• [検討対象の文章]
情報資料発注・受け入れの業務水準だけをみてみても、要求している水準がわからない。

具体的に言うと、まずこの業務を司書資格を有するものが担当することは要求水準ではなく条件である。発注に熟練した人であれば、司書資格を持っていなくても適切な発注が出来るはずである。

次の2番目からが要求水準に該当すると考えられるが、購入が決定された資料を発注する期限がいつからカウントされるのかがわからない。事業者としては、決定された図書を発注するように指示された時からでなければ責任ある管理が出来ないはずだ。

さらに、一旦購入が決定されたものを、管理していくことの基準が示されていない。たとえば、1週間以内に納品できない資料や、定期刊行物の収集のルールはどうすれば良いのかが記載されていないし、納品されなかった場合の対処の水準も示されていない。

2−3 適切な図書館の要求水準の設定の仕方

ちなみに、適切な要求水準が記載されていると考えられるジェトロビジネスライブラリー(JBL)では、次のようになっている。

JBLは専門図書館である為、専門職員と民間委託業者の関係を公共図書館に当てはめることは出来ないかもしれないが、構成からみてみよう。

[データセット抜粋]
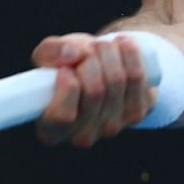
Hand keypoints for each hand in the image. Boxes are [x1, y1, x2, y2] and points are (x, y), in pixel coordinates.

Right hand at [30, 33, 157, 147]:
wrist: (102, 69)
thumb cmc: (69, 66)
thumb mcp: (48, 57)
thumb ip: (49, 52)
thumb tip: (73, 55)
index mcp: (52, 131)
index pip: (63, 115)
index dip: (68, 85)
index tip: (66, 68)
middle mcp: (82, 137)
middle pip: (94, 90)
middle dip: (89, 57)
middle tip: (85, 50)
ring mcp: (111, 128)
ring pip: (116, 79)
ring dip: (108, 51)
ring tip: (101, 46)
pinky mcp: (135, 114)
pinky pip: (135, 76)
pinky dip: (128, 53)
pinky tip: (120, 45)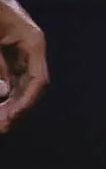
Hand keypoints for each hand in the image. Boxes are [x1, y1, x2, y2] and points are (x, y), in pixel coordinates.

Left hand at [0, 0, 44, 133]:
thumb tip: (4, 93)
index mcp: (33, 42)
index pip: (38, 80)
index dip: (26, 102)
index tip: (11, 118)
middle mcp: (32, 49)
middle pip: (33, 86)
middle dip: (19, 107)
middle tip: (3, 126)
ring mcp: (22, 51)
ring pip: (23, 84)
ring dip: (12, 103)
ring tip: (1, 121)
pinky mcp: (11, 52)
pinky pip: (13, 77)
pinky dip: (6, 92)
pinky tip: (0, 104)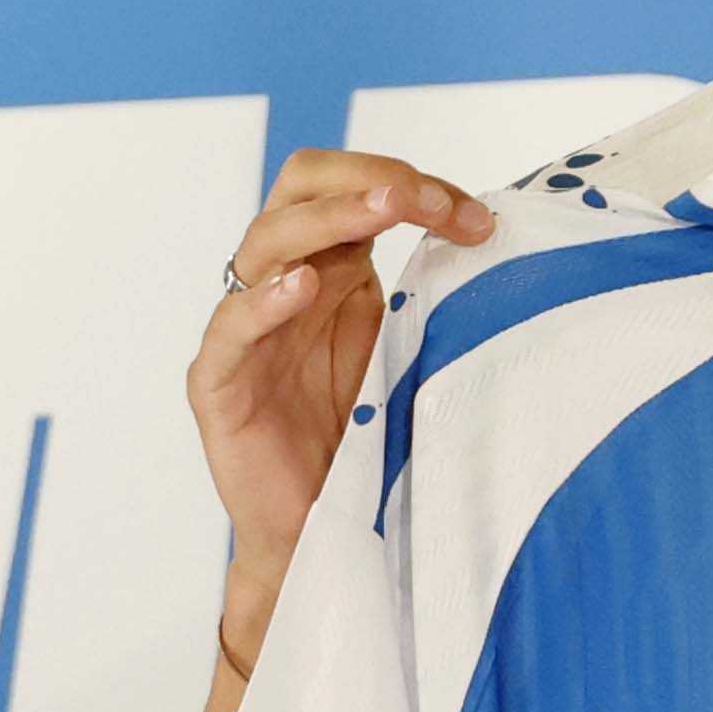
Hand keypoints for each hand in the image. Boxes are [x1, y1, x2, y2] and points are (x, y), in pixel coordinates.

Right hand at [194, 148, 497, 662]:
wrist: (323, 530)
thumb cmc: (364, 441)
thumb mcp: (412, 352)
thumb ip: (431, 296)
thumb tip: (494, 240)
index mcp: (331, 266)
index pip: (357, 189)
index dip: (413, 187)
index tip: (476, 218)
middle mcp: (283, 283)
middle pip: (300, 188)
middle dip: (367, 181)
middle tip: (424, 200)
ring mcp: (244, 330)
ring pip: (265, 243)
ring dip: (327, 218)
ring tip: (381, 212)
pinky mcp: (217, 384)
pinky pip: (229, 328)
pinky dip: (264, 302)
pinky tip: (304, 286)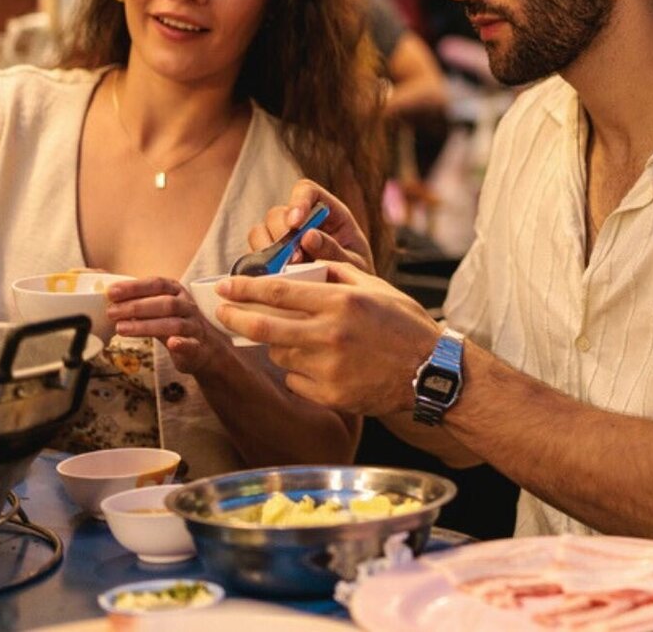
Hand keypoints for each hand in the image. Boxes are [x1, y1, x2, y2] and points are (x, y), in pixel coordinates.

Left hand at [105, 278, 235, 376]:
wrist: (206, 348)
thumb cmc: (175, 324)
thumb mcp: (159, 309)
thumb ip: (139, 303)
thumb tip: (109, 300)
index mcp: (176, 292)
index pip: (156, 284)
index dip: (134, 287)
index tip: (112, 292)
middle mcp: (187, 306)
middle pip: (165, 303)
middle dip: (136, 307)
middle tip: (112, 312)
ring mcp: (194, 326)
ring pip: (174, 324)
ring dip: (146, 326)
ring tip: (122, 329)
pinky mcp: (198, 347)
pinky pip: (191, 344)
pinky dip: (182, 344)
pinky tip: (171, 344)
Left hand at [214, 265, 438, 415]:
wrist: (431, 372)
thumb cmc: (404, 324)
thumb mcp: (375, 287)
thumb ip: (337, 272)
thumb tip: (305, 257)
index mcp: (340, 302)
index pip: (278, 292)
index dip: (244, 288)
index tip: (225, 286)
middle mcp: (330, 335)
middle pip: (263, 327)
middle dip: (235, 318)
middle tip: (221, 312)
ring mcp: (328, 369)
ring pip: (279, 355)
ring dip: (277, 345)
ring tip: (295, 339)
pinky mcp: (330, 396)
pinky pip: (295, 381)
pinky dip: (297, 371)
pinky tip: (315, 365)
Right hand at [247, 179, 373, 275]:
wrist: (349, 304)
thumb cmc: (357, 278)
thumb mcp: (354, 265)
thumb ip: (334, 251)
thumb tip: (309, 236)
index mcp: (328, 213)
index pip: (307, 191)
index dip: (298, 202)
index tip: (295, 223)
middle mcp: (301, 222)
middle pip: (277, 214)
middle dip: (281, 236)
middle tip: (293, 259)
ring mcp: (282, 241)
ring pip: (259, 233)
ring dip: (267, 252)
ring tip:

• [作成内容]
上に掲げた図書館業務の要求水準に関する文章の続きを、最後の文の直後から書いてください。

• [解答欄]
JBLは世界中の貿易関連情報を収集している特殊なライブラリーであり、世界中のジェトロ事務所で収集する情報を管理し、ジェトロ本体の貿易支援サービスと連携させる必要があるため、外部委託した業務は非常に限られている。

① 資料整理業務、 ② 資料管理業務、 ③ 閲覧・利用者サービス、 ④ 付随する業務 の4業務のみである。

正規職員が継続して管理を続ける必要があると判断した部分については、外部に情報は開示していないが、資料を選択したり、発注したりする部分は委託をしていないことが、これらの民間に委託している内容をみるとわかる。

長崎市立図書館の「⑴情報資料発注・受入」「⑵雑誌・新聞購入・管理・配架」「⑶分類・登録・装備」で記載されている部分のうち、発注を除いた部分を、JBLでは、① 資料整理業務、 ② 資料管理業務の二つの項目に分けて整理している。① 資料整理業務 は、イ 目録作成、 ロ 定期刊行物受入、ハ 資料装備、ニ 資料差し替え、ホ 製本・補修 の5業務に分けて、 ② 資料管理業務は、 イ 資料配架、ロ 資料展示、ハ 閉架書庫管理、ニ 蔵書点検、ホ 資料移管、ヘ資料処分 の6業務に分けて、それぞれの業務目的と業務内容が示されており、業務内容の中には、作業が適正に行われていると判断する要求水準が記載されている。

例えば配架についての整理の仕方は次のようになっている。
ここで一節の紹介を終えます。